### WHAT IS BEING ASKED
Each line below from the one containing "安全约束定义了私有文件夹下的" through the one containing "一旦服务器启动并运行，并且两" is to be given again exactly, and no line outside that span.

[Recorded data]
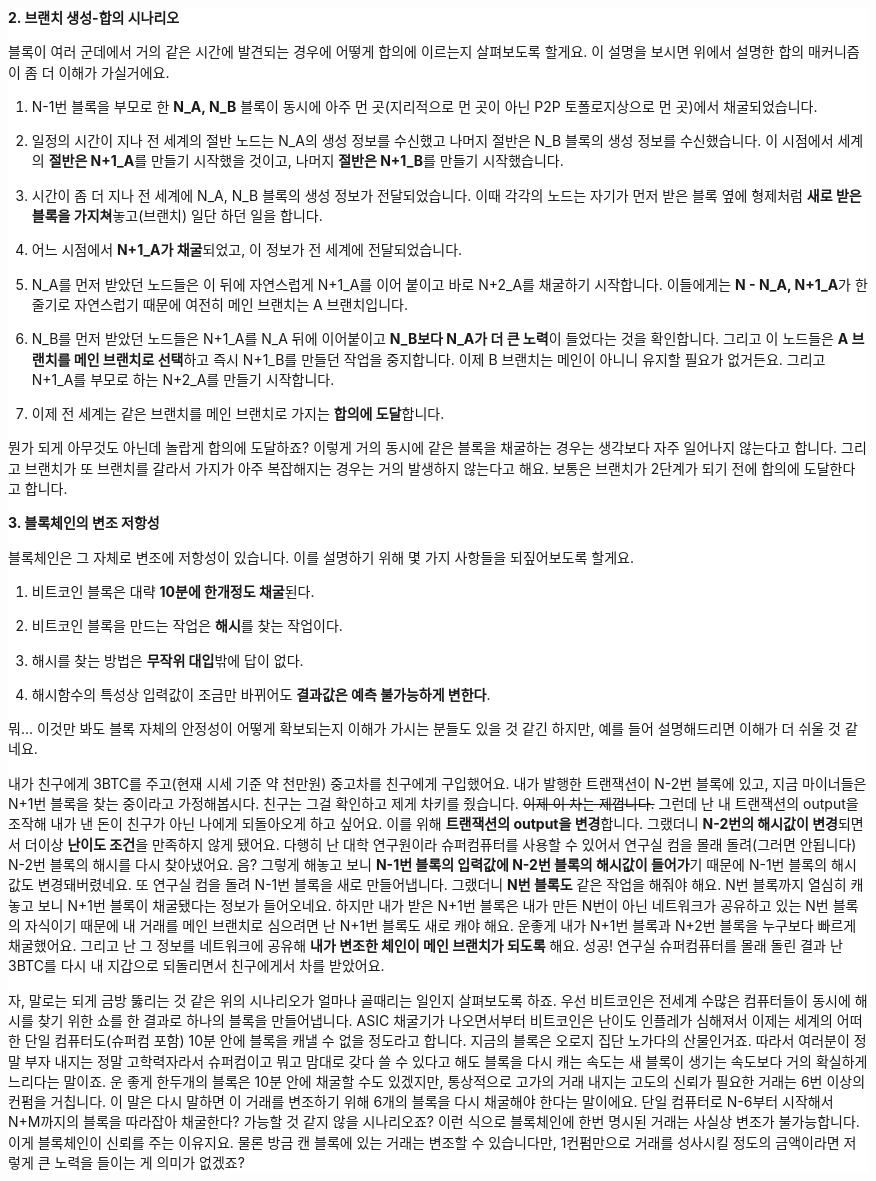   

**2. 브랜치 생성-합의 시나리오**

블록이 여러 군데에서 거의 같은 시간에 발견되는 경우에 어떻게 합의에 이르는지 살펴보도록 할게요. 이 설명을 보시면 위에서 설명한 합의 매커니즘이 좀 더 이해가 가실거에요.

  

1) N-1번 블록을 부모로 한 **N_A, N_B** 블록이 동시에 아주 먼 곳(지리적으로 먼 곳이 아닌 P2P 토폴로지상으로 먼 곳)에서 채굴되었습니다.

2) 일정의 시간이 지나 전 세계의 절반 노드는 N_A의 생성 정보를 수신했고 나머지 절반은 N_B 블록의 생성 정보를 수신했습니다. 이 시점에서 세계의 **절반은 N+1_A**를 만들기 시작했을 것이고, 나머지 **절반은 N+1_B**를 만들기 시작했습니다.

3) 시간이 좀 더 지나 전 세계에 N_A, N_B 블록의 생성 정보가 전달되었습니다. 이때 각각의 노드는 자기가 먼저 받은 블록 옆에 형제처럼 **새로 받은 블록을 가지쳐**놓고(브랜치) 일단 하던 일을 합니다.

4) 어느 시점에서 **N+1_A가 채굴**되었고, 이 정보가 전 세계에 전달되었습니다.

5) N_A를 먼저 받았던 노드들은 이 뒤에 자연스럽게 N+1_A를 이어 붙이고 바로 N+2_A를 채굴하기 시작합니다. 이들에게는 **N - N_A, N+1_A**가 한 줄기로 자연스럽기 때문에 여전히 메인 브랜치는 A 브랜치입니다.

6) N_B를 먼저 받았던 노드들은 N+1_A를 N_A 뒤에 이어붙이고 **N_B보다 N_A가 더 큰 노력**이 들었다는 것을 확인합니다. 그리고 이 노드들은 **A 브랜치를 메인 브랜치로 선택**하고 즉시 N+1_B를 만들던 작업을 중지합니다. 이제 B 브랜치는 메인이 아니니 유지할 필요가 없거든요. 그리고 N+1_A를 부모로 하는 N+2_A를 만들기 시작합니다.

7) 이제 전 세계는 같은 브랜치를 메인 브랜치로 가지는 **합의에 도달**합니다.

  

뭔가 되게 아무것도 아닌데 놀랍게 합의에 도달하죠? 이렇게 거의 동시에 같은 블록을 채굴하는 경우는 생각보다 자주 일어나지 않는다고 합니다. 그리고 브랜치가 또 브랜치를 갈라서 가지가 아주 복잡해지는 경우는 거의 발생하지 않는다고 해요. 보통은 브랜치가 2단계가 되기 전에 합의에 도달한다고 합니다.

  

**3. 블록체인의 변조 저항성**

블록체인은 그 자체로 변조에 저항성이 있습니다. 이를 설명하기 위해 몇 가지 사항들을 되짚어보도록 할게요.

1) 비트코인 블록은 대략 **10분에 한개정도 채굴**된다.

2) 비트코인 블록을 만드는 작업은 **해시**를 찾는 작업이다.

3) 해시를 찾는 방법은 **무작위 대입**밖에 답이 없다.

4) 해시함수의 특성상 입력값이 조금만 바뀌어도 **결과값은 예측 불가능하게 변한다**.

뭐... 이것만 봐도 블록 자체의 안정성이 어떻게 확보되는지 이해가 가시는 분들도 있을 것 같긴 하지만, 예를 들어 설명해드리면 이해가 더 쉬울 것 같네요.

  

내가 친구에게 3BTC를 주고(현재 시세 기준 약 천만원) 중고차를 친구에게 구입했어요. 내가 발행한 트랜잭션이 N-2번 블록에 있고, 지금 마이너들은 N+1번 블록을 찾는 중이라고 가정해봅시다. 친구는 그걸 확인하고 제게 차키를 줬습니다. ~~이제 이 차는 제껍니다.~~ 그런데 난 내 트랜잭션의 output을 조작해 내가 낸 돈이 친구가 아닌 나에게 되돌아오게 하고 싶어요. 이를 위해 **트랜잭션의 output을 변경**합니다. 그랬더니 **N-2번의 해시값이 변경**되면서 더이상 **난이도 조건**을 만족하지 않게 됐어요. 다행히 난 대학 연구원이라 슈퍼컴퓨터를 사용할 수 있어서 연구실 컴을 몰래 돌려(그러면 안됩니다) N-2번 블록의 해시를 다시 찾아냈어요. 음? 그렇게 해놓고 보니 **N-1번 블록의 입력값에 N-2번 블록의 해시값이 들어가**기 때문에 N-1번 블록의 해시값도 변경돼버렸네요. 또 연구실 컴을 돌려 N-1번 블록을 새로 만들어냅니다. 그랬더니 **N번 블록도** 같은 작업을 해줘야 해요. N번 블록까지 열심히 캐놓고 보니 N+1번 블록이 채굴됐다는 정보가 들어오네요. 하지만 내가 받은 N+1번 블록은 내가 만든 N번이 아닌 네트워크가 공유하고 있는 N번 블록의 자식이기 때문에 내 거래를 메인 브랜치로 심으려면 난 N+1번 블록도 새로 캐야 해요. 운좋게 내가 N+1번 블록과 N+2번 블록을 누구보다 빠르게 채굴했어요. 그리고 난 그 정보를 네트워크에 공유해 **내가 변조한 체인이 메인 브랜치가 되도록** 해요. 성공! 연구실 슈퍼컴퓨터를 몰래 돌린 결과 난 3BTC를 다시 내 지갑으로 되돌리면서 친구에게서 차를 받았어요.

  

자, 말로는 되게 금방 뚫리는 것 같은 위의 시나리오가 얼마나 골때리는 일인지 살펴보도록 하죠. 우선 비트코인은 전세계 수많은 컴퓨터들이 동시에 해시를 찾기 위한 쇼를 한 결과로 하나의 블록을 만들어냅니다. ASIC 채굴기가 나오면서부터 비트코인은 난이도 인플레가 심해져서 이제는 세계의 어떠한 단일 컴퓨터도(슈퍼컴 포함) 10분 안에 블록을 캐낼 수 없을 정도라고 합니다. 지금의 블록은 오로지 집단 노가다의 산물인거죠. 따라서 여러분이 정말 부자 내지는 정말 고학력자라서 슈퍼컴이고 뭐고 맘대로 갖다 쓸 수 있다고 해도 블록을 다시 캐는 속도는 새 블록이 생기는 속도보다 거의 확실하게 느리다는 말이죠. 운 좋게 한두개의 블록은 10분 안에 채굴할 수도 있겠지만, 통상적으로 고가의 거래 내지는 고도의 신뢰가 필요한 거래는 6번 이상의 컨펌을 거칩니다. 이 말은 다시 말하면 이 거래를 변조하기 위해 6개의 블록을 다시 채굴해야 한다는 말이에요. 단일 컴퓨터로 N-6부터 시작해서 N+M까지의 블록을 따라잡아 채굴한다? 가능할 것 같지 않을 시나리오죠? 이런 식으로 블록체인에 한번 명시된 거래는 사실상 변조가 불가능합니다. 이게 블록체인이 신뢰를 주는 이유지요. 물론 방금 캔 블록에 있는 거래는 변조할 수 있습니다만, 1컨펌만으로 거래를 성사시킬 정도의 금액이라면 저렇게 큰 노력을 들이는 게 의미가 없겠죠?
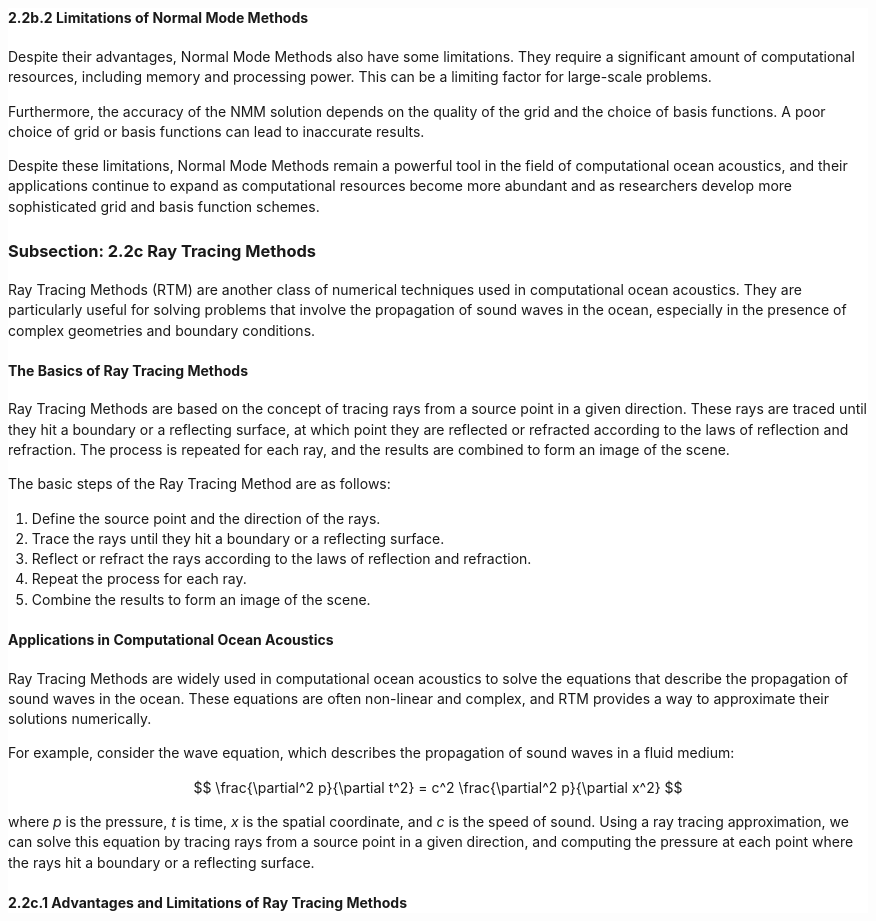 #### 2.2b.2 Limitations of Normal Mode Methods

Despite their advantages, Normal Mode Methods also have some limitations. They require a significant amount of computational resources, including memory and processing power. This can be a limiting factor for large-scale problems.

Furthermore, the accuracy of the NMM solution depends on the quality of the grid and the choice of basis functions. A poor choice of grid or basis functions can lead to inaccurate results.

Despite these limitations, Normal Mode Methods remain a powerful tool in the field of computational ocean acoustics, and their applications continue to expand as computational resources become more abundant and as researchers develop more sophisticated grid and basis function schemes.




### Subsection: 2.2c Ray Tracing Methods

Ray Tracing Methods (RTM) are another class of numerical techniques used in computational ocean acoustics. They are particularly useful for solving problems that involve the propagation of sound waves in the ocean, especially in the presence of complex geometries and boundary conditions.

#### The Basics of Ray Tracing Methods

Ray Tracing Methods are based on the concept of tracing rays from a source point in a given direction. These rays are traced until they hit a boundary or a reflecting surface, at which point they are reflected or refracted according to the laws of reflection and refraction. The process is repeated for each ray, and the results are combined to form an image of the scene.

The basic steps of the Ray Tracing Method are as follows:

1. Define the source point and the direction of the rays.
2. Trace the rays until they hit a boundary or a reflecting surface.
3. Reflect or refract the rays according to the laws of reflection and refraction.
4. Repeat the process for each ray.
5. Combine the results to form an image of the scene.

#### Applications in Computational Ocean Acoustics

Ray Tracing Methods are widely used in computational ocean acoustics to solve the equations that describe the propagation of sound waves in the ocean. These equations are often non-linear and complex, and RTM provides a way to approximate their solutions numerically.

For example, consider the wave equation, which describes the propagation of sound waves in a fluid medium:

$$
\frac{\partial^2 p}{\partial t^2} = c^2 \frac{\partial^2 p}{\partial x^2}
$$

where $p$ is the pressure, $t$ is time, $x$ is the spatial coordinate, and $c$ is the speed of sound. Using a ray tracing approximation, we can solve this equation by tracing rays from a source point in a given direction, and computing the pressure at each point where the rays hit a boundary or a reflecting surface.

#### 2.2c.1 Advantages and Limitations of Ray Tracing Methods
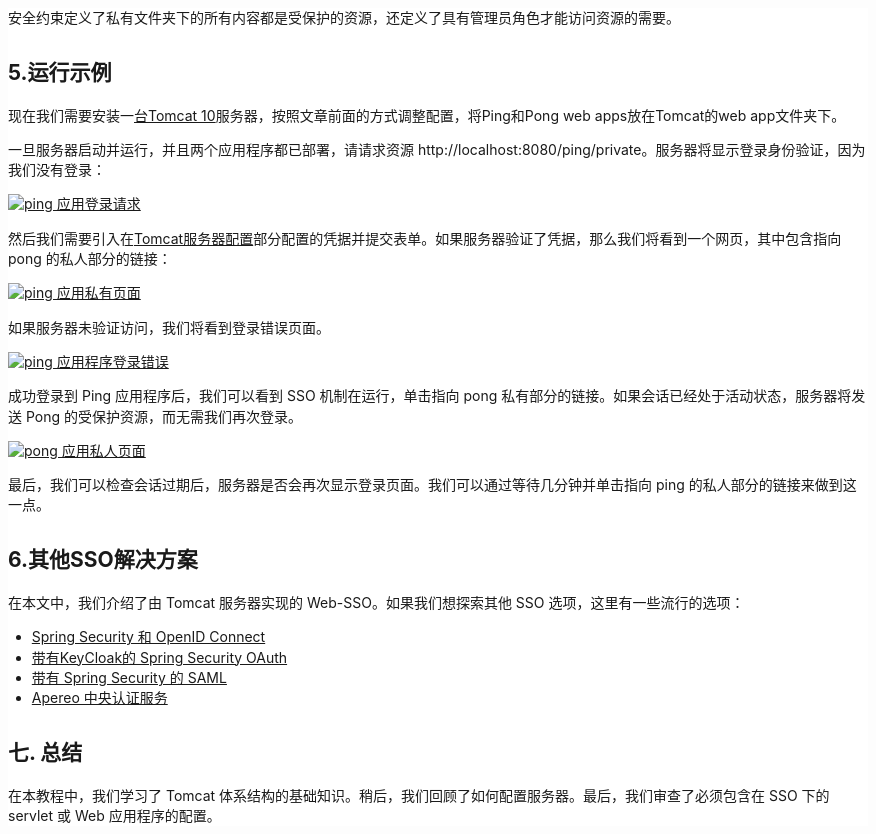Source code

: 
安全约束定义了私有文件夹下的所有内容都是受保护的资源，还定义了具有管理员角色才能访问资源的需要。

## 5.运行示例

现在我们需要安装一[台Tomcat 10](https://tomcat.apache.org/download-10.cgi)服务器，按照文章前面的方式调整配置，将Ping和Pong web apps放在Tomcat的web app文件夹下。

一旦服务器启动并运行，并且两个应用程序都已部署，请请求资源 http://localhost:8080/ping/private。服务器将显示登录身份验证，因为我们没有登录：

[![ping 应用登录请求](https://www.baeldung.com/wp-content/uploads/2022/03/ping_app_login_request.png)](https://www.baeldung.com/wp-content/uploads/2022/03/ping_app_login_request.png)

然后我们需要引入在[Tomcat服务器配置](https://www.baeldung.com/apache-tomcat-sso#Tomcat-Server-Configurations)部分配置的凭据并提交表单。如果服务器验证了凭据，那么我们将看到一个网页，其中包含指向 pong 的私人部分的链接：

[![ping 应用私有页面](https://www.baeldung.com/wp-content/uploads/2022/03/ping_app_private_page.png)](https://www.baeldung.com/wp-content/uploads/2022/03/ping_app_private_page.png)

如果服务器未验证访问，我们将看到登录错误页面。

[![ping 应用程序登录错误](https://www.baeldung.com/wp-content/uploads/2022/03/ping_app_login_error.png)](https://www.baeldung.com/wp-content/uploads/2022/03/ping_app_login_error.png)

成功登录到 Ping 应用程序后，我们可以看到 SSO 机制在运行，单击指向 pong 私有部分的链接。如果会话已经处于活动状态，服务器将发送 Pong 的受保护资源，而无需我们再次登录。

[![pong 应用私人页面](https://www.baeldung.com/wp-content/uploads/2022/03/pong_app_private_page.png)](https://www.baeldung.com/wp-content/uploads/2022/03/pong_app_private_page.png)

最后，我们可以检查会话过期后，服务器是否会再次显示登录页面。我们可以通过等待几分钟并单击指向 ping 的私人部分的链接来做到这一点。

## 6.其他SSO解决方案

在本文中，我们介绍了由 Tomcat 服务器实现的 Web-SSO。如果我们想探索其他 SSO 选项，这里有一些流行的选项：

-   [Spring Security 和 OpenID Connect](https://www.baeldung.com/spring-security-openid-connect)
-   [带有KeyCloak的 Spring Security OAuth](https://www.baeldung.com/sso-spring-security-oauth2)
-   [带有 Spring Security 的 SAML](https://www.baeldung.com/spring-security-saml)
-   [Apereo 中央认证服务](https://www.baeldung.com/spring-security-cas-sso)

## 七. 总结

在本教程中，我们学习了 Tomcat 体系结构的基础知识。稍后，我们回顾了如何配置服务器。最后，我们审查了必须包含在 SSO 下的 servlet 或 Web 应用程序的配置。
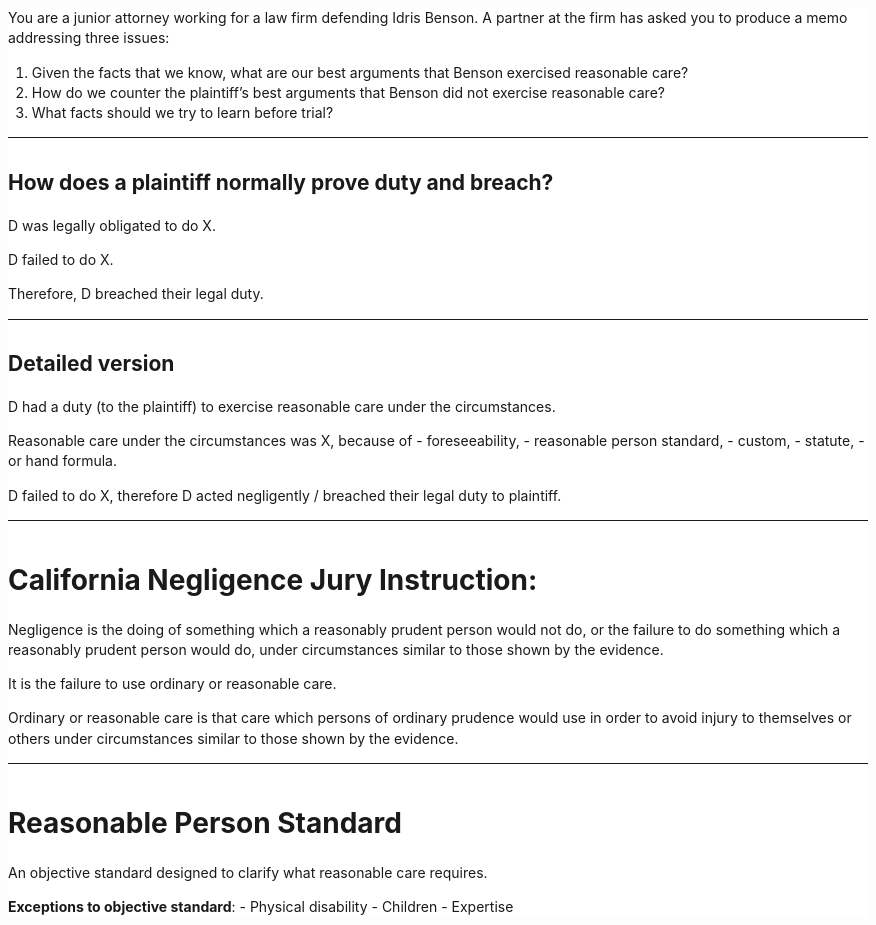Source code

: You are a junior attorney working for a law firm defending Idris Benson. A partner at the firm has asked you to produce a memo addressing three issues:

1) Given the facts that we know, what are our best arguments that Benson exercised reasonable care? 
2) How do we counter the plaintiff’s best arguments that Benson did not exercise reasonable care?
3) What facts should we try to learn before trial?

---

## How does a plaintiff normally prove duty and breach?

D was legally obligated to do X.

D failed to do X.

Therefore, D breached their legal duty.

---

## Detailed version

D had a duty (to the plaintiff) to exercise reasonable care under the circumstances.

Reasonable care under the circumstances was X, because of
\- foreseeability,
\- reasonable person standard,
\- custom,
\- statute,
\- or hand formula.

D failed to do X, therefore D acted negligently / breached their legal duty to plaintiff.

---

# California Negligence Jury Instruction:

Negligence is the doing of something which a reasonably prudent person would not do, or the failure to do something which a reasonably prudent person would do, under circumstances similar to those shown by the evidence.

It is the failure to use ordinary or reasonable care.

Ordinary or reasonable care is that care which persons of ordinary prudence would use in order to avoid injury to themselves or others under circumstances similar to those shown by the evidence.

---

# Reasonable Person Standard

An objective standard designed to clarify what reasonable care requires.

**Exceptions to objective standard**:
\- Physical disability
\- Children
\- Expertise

### ANSWER TO THIS PROBLEM
安全约束定义了私有文件夹下的所有内容都是受保护的资源，还定义了具有管理员角色才能访问资源的需要。

## 5.运行示例

现在我们需要安装一[台Tomcat 10](https://tomcat.apache.org/download-10.cgi)服务器，按照文章前面的方式调整配置，将Ping和Pong web apps放在Tomcat的web app文件夹下。

一旦服务器启动并运行，并且两个应用程序都已部署，请请求资源 http://localhost:8080/ping/private。服务器将显示登录身份验证，因为我们没有登录：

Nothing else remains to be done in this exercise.